EXCERPT:

From the Boxing Ring to a Prison Cell: Dewey Bozella’s Fight for Freedom

12.14.09

For 26 years, Dewey Bozella sat in prison, wondering what might have been. If he hadn’t been convicted of a murder he didn’t commit, he could have been a professional boxer. He could have been a champion. At the very least, he would have lived his 20s, 30s and 40s in the free world e instead of sitting in a tiny cell day after day.

He can’t get the years back, but on Saturday night Bozella was enjoying his newfound freedom  — from a ringside seat in Chicago.

Bozella was freed in October after pro bono lawyers at the law firm WilmerHale turned up convincing evidence of his innocence. The Innocence Project worked on Bozella’s case until it became clear that DNA evidence had been destroyed, at which point we transferred the case to WilmerHale.

A feature story in the New York Daily News this weekend digs into Bozella’s case — and his promising boxing career stopped short by a wrongful conviction. Bozella was invited to Saturday’s fight by boxer Paulie Malignaggi, who told the Daily News he was moved by Bozella’s story.

 

“When you’re innocent, you shouldn’t even spend a minute in jail, let alone 26 years,” Malignaggi told the Daily News.

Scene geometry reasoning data
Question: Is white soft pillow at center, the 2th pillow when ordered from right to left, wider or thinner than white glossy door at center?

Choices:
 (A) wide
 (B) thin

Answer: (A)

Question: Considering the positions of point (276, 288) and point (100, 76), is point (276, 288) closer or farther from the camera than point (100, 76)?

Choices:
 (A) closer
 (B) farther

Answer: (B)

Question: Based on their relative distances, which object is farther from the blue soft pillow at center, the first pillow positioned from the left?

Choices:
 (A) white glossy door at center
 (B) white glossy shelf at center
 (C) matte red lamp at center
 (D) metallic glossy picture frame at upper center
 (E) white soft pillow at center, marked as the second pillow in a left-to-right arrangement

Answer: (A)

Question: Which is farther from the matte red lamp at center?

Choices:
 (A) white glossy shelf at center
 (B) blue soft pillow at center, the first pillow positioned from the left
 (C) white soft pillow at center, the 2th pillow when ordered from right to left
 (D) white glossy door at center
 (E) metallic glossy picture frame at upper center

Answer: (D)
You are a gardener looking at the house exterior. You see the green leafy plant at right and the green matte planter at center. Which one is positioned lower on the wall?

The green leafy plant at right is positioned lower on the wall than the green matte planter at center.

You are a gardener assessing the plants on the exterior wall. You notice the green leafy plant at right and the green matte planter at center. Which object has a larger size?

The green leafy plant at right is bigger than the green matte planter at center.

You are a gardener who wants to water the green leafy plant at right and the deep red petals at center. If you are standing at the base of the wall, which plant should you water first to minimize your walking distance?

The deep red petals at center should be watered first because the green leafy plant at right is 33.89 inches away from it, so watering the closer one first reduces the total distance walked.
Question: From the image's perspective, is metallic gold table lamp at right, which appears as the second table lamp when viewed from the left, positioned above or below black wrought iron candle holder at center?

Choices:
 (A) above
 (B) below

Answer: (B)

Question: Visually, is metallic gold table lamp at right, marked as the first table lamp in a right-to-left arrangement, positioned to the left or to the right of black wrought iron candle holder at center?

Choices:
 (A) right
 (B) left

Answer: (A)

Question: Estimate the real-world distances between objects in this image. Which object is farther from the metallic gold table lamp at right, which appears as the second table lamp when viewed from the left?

CHECK YOUR UNDERSTANDING:
1. Translate this sentence from the article about Dewey Bozella into Spanish: "Bozella was freed in October after pro bono lawyers at the law firm WilmerHale turned up convincing evidence of his innocence."
2. Answer these questions from the article about Dewey Bozella:
(a) How many years did Bozella spend in prison?
(b) In which city was Saturday night's fight held?
(c) Which newspaper ran a feature story on Bozella's case?
3. Retype part of the article about Dewey Bozella. Begin at the words "From the Boxing" and stop after "case to WilmerHale.".

ANSWERS BELOW:
1. Bozella fue liberado en octubre después de que abogados pro bono del bufete WilmerHale encontraran pruebas convincentes de su inocencia.

2.
(a) 26 years
(b) Chicago
(c) The New York Daily News

3.
From the Boxing Ring to a Prison Cell: Dewey Bozella’s Fight for Freedom

12.14.09

For 26 years, Dewey Bozella sat in prison, wondering what might have been. If he hadn’t been convicted of a murder he didn’t commit, he could have been a professional boxer. He could have been a champion. At the very least, he would have lived his 20s, 30s and 40s in the free world e instead of sitting in a tiny cell day after day.

He can’t get the years back, but on Saturday night Bozella was enjoying his newfound freedom  — from a ringside seat in Chicago.

Bozella was freed in October after pro bono lawyers at the law firm WilmerHale turned up convincing evidence of his innocence. The Innocence Project worked on Bozella’s case until it became clear that DNA evidence had been destroyed, at which point we transferred the case to WilmerHale.